The Prisoner Complaint is deficient because, with respect to his constitutional claims against the individual Defendants, Mr. Perotti fails to allege specific facts that demonstrate each named Defendant personally participated in the asserted constitutional violations. See Henry v. Storey, 658 F.3d 1235, 1241 (10th Cir. 2011) (allegations of “personal participation in the specific constitutional violation complained of [are] essential”). Merely making vague and conclusory allegations that his rights have been violated does not entitle a pro se pleader to a day in court, regardless of how liberally the court construes such pleadings. See Ketchum v. Cruz, 775 F.Supp. 1399, 1403 (D. Colo. 1991), aff’d, 961 F.2d 916 (10th Cir. 1992). Thus, “in analyzing the sufficiency of the plaintiff’s complaint, the court need accept as true only the plaintiff’s well-pleaded factual contentions, not his conclusory allegations.” Hall, 935 F.2d at 1110. Furthermore, neither the court nor the Defendants are required to guess in order to determine what specific claims are being asserted and what specific factual allegations support each claim. The general rule that pro se pleadings must be construed liberally has limits and “the court cannot take on the responsibility of serving as the litigant’s attorney in constructing arguments and searching the record.” Garrett v. Selby Connor Maddux & Janer, 425 F.3d 836, 840 (10th Cir. 2005); see also United States v. Dunkel, 927 F.2d 955, 956 (7th Cir. 1991) (“Judges are not like pigs, hunting for truffles buried in briefs.”).

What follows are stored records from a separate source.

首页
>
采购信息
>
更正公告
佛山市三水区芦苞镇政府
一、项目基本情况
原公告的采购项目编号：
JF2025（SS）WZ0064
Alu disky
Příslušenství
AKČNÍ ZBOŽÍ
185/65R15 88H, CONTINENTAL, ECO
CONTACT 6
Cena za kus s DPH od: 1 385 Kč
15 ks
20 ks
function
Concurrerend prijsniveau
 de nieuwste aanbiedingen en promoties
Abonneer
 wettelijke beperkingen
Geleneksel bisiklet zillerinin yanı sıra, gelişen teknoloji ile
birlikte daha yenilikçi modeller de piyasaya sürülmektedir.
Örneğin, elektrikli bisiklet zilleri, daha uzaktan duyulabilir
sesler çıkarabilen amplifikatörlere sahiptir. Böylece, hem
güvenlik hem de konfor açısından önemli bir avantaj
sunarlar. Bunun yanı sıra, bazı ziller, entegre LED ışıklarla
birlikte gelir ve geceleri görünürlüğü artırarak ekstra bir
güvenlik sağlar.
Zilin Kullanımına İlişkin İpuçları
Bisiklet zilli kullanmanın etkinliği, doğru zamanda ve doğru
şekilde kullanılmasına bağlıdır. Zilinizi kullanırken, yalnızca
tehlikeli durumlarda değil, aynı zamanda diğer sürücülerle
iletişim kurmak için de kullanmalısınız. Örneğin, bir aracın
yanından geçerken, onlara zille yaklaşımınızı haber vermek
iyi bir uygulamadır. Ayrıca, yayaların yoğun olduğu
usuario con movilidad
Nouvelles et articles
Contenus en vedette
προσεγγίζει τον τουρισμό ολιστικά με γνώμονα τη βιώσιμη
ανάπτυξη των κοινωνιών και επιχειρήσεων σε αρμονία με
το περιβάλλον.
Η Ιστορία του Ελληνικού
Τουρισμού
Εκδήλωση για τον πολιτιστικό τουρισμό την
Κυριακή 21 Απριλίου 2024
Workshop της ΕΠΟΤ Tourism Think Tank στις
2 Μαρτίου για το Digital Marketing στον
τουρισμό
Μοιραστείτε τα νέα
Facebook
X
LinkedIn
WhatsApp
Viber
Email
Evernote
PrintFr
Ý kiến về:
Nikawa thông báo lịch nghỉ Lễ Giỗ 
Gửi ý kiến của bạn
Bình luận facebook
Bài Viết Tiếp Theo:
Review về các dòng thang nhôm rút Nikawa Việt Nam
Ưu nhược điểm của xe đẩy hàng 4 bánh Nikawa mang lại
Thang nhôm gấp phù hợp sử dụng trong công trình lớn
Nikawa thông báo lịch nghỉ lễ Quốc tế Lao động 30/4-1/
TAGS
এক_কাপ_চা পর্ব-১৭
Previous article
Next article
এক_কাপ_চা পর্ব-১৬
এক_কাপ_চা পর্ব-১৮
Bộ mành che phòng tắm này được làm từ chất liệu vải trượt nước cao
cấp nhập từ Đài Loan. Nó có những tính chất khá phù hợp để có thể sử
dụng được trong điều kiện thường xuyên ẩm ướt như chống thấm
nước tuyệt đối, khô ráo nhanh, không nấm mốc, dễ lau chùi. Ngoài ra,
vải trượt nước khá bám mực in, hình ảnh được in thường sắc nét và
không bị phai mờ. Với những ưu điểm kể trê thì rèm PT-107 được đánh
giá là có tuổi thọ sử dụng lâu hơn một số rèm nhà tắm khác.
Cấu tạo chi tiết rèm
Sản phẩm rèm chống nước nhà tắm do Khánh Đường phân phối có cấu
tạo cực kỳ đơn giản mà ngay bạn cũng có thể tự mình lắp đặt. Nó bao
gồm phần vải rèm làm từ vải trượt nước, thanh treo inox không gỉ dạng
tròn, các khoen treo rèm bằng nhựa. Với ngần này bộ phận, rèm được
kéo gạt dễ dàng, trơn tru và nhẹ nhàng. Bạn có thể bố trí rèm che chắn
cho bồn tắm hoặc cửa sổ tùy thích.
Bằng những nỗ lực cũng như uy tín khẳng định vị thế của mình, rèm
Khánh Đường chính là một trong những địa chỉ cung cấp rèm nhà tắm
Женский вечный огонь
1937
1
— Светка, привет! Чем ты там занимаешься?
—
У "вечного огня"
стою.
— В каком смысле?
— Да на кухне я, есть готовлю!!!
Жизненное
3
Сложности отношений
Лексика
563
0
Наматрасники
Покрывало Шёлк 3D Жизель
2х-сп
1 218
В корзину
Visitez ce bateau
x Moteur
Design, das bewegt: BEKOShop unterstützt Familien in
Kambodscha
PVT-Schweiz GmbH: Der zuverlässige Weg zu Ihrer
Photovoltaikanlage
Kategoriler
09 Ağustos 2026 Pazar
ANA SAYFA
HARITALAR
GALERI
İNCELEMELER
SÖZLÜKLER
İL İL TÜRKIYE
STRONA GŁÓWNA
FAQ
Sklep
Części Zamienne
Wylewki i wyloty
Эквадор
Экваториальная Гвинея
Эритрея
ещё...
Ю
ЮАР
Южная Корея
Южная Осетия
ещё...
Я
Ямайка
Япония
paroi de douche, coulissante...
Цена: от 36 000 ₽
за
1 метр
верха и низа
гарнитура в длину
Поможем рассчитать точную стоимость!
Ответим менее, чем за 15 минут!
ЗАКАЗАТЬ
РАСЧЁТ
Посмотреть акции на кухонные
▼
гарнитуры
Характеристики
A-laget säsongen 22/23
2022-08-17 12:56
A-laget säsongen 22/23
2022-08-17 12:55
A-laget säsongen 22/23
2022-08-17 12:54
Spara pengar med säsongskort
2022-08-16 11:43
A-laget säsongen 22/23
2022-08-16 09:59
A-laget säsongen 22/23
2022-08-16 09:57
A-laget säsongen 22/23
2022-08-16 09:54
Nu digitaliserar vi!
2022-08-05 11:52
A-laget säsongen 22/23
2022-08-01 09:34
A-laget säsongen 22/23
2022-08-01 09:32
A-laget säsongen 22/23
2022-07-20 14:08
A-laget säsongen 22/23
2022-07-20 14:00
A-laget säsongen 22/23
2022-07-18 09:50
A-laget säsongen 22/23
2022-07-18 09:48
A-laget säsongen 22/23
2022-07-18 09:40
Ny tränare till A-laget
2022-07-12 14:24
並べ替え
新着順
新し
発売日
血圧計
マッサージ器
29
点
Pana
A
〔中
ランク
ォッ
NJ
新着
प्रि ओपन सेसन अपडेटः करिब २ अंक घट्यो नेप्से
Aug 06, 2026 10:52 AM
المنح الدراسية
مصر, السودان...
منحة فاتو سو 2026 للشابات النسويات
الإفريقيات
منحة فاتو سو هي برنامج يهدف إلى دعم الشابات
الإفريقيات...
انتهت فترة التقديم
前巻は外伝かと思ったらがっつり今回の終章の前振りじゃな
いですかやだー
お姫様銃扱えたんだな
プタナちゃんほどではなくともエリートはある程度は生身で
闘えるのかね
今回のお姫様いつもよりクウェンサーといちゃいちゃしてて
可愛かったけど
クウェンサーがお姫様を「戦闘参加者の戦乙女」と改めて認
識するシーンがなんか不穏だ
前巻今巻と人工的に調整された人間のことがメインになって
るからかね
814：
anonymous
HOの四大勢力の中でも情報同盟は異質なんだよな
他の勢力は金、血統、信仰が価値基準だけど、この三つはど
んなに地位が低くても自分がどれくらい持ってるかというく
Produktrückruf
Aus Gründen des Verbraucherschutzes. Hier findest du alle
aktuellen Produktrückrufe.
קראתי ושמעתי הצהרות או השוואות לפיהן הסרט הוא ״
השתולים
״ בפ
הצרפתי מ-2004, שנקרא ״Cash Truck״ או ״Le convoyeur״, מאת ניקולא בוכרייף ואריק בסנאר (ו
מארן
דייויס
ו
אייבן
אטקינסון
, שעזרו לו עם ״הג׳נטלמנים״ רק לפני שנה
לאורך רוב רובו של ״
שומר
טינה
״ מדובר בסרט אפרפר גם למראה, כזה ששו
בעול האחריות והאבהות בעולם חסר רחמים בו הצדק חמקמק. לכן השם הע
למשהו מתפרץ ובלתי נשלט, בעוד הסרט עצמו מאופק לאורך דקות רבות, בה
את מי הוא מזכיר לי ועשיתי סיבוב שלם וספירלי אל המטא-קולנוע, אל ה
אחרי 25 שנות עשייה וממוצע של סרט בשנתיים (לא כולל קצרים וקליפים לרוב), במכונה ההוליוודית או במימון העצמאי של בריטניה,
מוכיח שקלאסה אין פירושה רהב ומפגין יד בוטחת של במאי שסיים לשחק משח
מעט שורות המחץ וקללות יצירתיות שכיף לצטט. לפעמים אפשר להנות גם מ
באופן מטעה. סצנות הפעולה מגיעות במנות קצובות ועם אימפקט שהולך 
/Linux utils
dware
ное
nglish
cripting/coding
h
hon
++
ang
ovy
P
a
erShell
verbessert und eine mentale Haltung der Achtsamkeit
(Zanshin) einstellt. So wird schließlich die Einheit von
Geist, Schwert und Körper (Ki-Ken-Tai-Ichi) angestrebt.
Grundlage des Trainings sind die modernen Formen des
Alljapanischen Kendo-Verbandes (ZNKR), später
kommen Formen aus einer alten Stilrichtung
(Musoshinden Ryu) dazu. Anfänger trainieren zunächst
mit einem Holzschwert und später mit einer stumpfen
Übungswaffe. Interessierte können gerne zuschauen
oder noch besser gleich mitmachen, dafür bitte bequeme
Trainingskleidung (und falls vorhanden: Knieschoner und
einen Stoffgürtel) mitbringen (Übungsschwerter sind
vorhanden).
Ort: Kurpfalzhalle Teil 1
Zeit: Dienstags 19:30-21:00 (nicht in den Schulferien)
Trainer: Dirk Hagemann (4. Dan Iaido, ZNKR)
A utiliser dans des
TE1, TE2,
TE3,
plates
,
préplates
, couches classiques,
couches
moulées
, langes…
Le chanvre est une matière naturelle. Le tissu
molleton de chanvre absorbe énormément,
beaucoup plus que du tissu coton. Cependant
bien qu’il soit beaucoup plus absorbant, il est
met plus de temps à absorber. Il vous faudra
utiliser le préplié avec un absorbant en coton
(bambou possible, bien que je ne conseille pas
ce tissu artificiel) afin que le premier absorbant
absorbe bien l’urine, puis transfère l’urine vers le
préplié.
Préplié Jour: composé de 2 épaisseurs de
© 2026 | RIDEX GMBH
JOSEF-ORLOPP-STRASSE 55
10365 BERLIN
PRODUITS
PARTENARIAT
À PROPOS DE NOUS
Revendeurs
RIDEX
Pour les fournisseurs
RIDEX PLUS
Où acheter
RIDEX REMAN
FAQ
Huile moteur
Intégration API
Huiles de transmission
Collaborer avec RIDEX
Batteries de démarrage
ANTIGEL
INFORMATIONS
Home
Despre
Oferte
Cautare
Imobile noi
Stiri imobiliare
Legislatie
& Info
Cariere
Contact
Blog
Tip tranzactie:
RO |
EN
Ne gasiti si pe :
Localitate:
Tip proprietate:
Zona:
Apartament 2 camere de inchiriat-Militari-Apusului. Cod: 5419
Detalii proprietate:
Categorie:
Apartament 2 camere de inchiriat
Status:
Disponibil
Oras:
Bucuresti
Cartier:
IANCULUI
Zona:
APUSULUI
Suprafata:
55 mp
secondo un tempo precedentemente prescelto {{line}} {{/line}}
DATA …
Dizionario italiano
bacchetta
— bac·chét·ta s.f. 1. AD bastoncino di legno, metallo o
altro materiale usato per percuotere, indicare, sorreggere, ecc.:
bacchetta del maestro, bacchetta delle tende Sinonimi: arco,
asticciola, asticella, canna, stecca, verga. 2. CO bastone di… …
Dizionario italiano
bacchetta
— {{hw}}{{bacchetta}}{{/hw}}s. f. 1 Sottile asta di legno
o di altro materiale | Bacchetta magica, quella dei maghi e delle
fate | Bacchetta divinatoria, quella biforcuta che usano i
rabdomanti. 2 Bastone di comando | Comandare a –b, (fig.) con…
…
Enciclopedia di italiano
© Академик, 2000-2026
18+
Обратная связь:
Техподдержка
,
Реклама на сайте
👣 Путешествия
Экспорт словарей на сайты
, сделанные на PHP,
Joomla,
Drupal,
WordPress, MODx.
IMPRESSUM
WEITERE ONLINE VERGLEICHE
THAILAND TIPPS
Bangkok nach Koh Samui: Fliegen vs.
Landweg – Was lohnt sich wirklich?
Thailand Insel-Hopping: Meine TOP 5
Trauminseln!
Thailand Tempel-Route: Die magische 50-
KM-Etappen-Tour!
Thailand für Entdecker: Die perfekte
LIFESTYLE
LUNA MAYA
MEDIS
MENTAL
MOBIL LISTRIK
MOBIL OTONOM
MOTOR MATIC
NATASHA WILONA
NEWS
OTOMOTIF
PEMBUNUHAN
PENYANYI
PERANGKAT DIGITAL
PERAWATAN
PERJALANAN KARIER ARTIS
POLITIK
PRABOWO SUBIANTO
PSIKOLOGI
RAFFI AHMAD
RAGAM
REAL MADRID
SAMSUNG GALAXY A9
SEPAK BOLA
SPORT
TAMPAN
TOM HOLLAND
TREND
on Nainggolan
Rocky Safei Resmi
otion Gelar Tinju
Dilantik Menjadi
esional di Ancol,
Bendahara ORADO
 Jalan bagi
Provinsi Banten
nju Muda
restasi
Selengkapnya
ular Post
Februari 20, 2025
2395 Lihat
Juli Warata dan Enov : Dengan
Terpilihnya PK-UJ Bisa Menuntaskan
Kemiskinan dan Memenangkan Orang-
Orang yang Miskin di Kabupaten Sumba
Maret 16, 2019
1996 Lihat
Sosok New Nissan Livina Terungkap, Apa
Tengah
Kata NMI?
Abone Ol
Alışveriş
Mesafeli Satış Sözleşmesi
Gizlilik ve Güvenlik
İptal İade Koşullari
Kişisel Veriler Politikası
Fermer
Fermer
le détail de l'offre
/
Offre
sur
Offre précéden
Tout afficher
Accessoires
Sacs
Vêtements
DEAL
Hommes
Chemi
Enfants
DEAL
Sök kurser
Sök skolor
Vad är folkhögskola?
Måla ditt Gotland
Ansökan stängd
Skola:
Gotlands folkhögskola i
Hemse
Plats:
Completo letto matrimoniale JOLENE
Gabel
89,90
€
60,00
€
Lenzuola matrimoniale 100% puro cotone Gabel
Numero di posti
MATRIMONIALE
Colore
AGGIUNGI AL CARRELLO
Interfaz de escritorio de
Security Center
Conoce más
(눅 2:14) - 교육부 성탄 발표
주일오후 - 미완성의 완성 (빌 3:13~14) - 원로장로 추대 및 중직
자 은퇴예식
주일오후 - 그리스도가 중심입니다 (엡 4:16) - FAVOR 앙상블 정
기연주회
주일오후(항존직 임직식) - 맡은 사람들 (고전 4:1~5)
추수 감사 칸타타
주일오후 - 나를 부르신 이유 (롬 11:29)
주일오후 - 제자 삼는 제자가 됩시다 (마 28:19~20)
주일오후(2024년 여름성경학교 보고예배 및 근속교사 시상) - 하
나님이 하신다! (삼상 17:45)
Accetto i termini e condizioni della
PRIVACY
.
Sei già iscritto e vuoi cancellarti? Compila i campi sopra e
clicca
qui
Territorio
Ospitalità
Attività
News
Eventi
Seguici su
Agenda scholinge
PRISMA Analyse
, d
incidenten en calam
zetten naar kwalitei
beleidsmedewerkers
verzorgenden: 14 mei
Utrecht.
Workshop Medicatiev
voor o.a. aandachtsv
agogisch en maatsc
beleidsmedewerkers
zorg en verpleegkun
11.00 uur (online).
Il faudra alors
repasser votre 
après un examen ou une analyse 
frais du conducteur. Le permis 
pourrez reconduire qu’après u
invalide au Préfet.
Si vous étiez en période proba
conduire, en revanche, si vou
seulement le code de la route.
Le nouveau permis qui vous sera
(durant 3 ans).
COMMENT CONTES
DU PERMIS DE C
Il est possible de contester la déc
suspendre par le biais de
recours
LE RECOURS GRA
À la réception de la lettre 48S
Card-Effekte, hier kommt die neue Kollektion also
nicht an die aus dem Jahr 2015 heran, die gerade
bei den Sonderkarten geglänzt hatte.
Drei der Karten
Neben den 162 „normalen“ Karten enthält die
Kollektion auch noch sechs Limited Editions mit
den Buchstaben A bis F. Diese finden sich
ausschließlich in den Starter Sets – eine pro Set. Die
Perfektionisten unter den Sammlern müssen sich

For these reasons, Mr. Perotti will be directed to file a second amended complaint. Mr. Perotti must identify the specific claims he is asserting, the specific factual allegations that support each claim, against which Defendant or Defendants he is asserting each claim, and what each Defendant did that allegedly violated his rights. See Nasious v. Two Unknown B.I.C.E. Agents, 492 F.3d 1158, 1163 (10th Cir. 2007) (noting that, to state a claim in federal court, “a complaint must explain what each defendant did to him or her; when the defendant did it; how the defendant’s action harmed him or her; and, what specific legal right the plaintiff believes the defendant violated”). “Under Bivens, an individual has a cause of action against a federal official in his individual capacity for damages arising out of the official’s violation of the United States Constitution under color of federal law or authority.” See Dry v. United States, 235 F.3d 1249, 1255 (10th Cir. 2000). To the extent Mr. Perotti is naming supervisory officials as defendants, a defendant may not be held liable for the unconstitutional conduct of his or her subordinates on a theory of respondeat superior. See Ashcroft v. Iqbal, 556 U.S. 662, 676 (2009). Although a defendant can be liable in a Bivens action based on his or her supervisory responsibilities, a claim of supervisory liability must be supported by allegations that demonstrate personal involvement, a causal connection to the constitutional violation, and a culpable state of mind. See Schneider v. City of Grand Junction Police Dept., 717 F.3d 760, 767-69 (10th Cir. 2013) (discussing standards for supervisory liability). Accordingly, it is ORDERED that Mr. Perotti file, within thirty (30) days from the date of this order, a second amended complaint as directed in this order. It is FURTHER ORDERED that Mr. Perotti shall obtain the court-approved Prisoner Complaint form (with the assistance of his case manager or the facility’s legal assistant), along with the applicable instructions, at It is FURTHER ORDERED that, if Mr. Perotti fails to file a second amended complaint that complies with this order within the time allowed, the action will be dismissed without further notice.